# [How to complete this task]
Reproduce every record exactly as given.

# [Records for processing]
============
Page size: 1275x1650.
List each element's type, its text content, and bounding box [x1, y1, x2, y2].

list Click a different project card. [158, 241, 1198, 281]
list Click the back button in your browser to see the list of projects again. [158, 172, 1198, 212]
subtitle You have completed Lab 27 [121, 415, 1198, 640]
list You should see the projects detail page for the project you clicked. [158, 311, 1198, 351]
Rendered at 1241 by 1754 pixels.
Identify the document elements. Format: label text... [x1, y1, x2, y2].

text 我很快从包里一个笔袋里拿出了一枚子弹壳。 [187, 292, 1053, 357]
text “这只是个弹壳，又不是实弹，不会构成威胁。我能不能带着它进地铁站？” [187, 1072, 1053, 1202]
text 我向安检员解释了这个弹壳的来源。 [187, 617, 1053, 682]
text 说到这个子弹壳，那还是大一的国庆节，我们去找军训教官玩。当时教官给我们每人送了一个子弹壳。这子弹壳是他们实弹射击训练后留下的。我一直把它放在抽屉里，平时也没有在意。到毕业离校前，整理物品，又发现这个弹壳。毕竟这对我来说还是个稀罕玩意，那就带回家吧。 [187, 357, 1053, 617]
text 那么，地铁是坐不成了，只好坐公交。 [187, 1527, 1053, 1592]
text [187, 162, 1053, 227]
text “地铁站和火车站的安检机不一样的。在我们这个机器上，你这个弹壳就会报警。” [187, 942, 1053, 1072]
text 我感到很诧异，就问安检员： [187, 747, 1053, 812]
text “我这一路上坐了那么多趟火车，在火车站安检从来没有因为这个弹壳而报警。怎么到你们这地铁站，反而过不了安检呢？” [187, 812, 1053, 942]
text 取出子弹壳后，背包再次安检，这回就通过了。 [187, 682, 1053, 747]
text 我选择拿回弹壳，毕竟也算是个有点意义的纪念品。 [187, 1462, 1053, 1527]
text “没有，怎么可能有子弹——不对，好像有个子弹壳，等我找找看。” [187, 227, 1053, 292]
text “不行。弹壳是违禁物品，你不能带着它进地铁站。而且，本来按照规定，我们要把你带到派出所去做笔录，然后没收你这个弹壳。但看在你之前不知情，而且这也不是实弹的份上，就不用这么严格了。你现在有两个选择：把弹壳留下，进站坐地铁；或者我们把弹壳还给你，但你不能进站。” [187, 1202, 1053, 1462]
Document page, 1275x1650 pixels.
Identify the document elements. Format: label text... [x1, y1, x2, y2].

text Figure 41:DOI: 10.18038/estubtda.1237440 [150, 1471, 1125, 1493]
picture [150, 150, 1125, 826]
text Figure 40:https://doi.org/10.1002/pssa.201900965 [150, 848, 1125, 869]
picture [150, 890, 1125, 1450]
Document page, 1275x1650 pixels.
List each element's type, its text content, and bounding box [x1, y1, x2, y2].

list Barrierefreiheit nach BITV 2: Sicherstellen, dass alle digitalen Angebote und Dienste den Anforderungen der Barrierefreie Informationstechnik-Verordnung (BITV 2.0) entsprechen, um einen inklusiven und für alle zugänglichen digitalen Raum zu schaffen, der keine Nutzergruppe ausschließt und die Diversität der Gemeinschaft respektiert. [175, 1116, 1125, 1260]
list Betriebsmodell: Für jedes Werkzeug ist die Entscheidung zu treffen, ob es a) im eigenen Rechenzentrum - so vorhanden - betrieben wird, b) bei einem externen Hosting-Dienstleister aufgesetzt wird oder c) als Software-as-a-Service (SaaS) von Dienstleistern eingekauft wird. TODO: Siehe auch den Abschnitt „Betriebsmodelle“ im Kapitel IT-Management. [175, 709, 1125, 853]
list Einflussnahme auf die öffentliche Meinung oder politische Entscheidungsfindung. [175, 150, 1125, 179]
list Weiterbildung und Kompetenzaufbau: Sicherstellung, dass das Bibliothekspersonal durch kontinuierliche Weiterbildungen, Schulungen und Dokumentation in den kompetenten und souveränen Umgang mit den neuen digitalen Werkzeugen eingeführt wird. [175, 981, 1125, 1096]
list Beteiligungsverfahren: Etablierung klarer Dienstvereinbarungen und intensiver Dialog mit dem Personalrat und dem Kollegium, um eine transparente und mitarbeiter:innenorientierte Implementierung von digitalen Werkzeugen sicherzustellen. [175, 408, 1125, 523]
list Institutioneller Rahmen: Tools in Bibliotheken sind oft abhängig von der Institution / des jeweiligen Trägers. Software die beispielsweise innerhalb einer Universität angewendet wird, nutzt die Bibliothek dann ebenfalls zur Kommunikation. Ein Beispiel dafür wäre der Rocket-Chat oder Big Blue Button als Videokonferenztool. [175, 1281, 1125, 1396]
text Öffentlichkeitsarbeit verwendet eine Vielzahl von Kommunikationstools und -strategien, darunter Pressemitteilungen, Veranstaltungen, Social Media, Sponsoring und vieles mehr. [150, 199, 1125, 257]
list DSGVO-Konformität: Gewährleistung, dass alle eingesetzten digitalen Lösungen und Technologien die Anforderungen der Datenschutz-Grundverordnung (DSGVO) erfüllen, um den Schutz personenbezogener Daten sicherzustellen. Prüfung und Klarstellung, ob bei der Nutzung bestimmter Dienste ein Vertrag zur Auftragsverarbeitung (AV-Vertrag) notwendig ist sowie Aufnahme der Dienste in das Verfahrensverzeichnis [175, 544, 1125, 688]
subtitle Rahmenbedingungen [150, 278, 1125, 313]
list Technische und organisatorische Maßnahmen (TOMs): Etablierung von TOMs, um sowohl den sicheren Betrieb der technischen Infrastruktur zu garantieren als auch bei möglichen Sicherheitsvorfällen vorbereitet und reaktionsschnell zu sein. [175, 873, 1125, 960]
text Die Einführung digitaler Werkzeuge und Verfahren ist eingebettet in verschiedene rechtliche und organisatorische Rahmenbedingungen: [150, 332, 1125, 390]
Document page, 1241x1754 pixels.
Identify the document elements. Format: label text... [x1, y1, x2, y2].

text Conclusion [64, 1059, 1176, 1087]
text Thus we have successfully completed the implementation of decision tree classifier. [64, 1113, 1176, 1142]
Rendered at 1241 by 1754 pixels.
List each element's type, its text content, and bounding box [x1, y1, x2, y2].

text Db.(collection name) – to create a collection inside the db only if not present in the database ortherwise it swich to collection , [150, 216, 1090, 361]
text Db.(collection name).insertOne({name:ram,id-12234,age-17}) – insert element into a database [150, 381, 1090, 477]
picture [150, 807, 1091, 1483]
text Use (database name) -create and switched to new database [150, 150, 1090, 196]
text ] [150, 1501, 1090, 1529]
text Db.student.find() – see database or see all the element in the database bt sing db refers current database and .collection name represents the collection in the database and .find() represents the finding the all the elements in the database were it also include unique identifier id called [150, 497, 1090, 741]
============
# [Exercise response]
Page size: 1275x1650.
List each element's type, its text content, and bounding box [x1, y1, x2, y2].

list Click a different project card. [158, 241, 1198, 281]
list Click the back button in your browser to see the list of projects again. [158, 172, 1198, 212]
subtitle You have completed Lab 27 [121, 415, 1198, 640]
list You should see the projects detail page for the project you clicked. [158, 311, 1198, 351]
Rendered at 1241 by 1754 pixels.
Identify the document elements. Format: label text... [x1, y1, x2, y2].

text 我很快从包里一个笔袋里拿出了一枚子弹壳。 [187, 292, 1053, 357]
text “这只是个弹壳，又不是实弹，不会构成威胁。我能不能带着它进地铁站？” [187, 1072, 1053, 1202]
text 我向安检员解释了这个弹壳的来源。 [187, 617, 1053, 682]
text 说到这个子弹壳，那还是大一的国庆节，我们去找军训教官玩。当时教官给我们每人送了一个子弹壳。这子弹壳是他们实弹射击训练后留下的。我一直把它放在抽屉里，平时也没有在意。到毕业离校前，整理物品，又发现这个弹壳。毕竟这对我来说还是个稀罕玩意，那就带回家吧。 [187, 357, 1053, 617]
text 那么，地铁是坐不成了，只好坐公交。 [187, 1527, 1053, 1592]
text [187, 162, 1053, 227]
text “地铁站和火车站的安检机不一样的。在我们这个机器上，你这个弹壳就会报警。” [187, 942, 1053, 1072]
text 我感到很诧异，就问安检员： [187, 747, 1053, 812]
text “我这一路上坐了那么多趟火车，在火车站安检从来没有因为这个弹壳而报警。怎么到你们这地铁站，反而过不了安检呢？” [187, 812, 1053, 942]
text 取出子弹壳后，背包再次安检，这回就通过了。 [187, 682, 1053, 747]
text 我选择拿回弹壳，毕竟也算是个有点意义的纪念品。 [187, 1462, 1053, 1527]
text “没有，怎么可能有子弹——不对，好像有个子弹壳，等我找找看。” [187, 227, 1053, 292]
text “不行。弹壳是违禁物品，你不能带着它进地铁站。而且，本来按照规定，我们要把你带到派出所去做笔录，然后没收你这个弹壳。但看在你之前不知情，而且这也不是实弹的份上，就不用这么严格了。你现在有两个选择：把弹壳留下，进站坐地铁；或者我们把弹壳还给你，但你不能进站。” [187, 1202, 1053, 1462]
Document page, 1275x1650 pixels.
Identify the document elements. Format: label text... [x1, y1, x2, y2].

text Figure 41:DOI: 10.18038/estubtda.1237440 [150, 1471, 1125, 1493]
picture [150, 150, 1125, 826]
text Figure 40:https://doi.org/10.1002/pssa.201900965 [150, 848, 1125, 869]
picture [150, 890, 1125, 1450]
Document page, 1275x1650 pixels.
List each element's type, its text content, and bounding box [x1, y1, x2, y2].

list Barrierefreiheit nach BITV 2: Sicherstellen, dass alle digitalen Angebote und Dienste den Anforderungen der Barrierefreie Informationstechnik-Verordnung (BITV 2.0) entsprechen, um einen inklusiven und für alle zugänglichen digitalen Raum zu schaffen, der keine Nutzergruppe ausschließt und die Diversität der Gemeinschaft respektiert. [175, 1116, 1125, 1260]
list Betriebsmodell: Für jedes Werkzeug ist die Entscheidung zu treffen, ob es a) im eigenen Rechenzentrum - so vorhanden - betrieben wird, b) bei einem externen Hosting-Dienstleister aufgesetzt wird oder c) als Software-as-a-Service (SaaS) von Dienstleistern eingekauft wird. TODO: Siehe auch den Abschnitt „Betriebsmodelle“ im Kapitel IT-Management. [175, 709, 1125, 853]
list Einflussnahme auf die öffentliche Meinung oder politische Entscheidungsfindung. [175, 150, 1125, 179]
list Weiterbildung und Kompetenzaufbau: Sicherstellung, dass das Bibliothekspersonal durch kontinuierliche Weiterbildungen, Schulungen und Dokumentation in den kompetenten und souveränen Umgang mit den neuen digitalen Werkzeugen eingeführt wird. [175, 981, 1125, 1096]
list Beteiligungsverfahren: Etablierung klarer Dienstvereinbarungen und intensiver Dialog mit dem Personalrat und dem Kollegium, um eine transparente und mitarbeiter:innenorientierte Implementierung von digitalen Werkzeugen sicherzustellen. [175, 408, 1125, 523]
list Institutioneller Rahmen: Tools in Bibliotheken sind oft abhängig von der Institution / des jeweiligen Trägers. Software die beispielsweise innerhalb einer Universität angewendet wird, nutzt die Bibliothek dann ebenfalls zur Kommunikation. Ein Beispiel dafür wäre der Rocket-Chat oder Big Blue Button als Videokonferenztool. [175, 1281, 1125, 1396]
text Öffentlichkeitsarbeit verwendet eine Vielzahl von Kommunikationstools und -strategien, darunter Pressemitteilungen, Veranstaltungen, Social Media, Sponsoring und vieles mehr. [150, 199, 1125, 257]
list DSGVO-Konformität: Gewährleistung, dass alle eingesetzten digitalen Lösungen und Technologien die Anforderungen der Datenschutz-Grundverordnung (DSGVO) erfüllen, um den Schutz personenbezogener Daten sicherzustellen. Prüfung und Klarstellung, ob bei der Nutzung bestimmter Dienste ein Vertrag zur Auftragsverarbeitung (AV-Vertrag) notwendig ist sowie Aufnahme der Dienste in das Verfahrensverzeichnis [175, 544, 1125, 688]
subtitle Rahmenbedingungen [150, 278, 1125, 313]
list Technische und organisatorische Maßnahmen (TOMs): Etablierung von TOMs, um sowohl den sicheren Betrieb der technischen Infrastruktur zu garantieren als auch bei möglichen Sicherheitsvorfällen vorbereitet und reaktionsschnell zu sein. [175, 873, 1125, 960]
text Die Einführung digitaler Werkzeuge und Verfahren ist eingebettet in verschiedene rechtliche und organisatorische Rahmenbedingungen: [150, 332, 1125, 390]
Document page, 1241x1754 pixels.
Identify the document elements. Format: label text... [x1, y1, x2, y2].

text Conclusion [64, 1059, 1176, 1087]
text Thus we have successfully completed the implementation of decision tree classifier. [64, 1113, 1176, 1142]
Rendered at 1241 by 1754 pixels.
List each element's type, its text content, and bounding box [x1, y1, x2, y2].

text Db.(collection name) – to create a collection inside the db only if not present in the database ortherwise it swich to collection , [150, 216, 1090, 361]
text Db.(collection name).insertOne({name:ram,id-12234,age-17}) – insert element into a database [150, 381, 1090, 477]
picture [150, 807, 1091, 1483]
text Use (database name) -create and switched to new database [150, 150, 1090, 196]
text ] [150, 1501, 1090, 1529]
text Db.student.find() – see database or see all the element in the database bt sing db refers current database and .collection name represents the collection in the database and .find() represents the finding the all the elements in the database were it also include unique identifier id called [150, 497, 1090, 741]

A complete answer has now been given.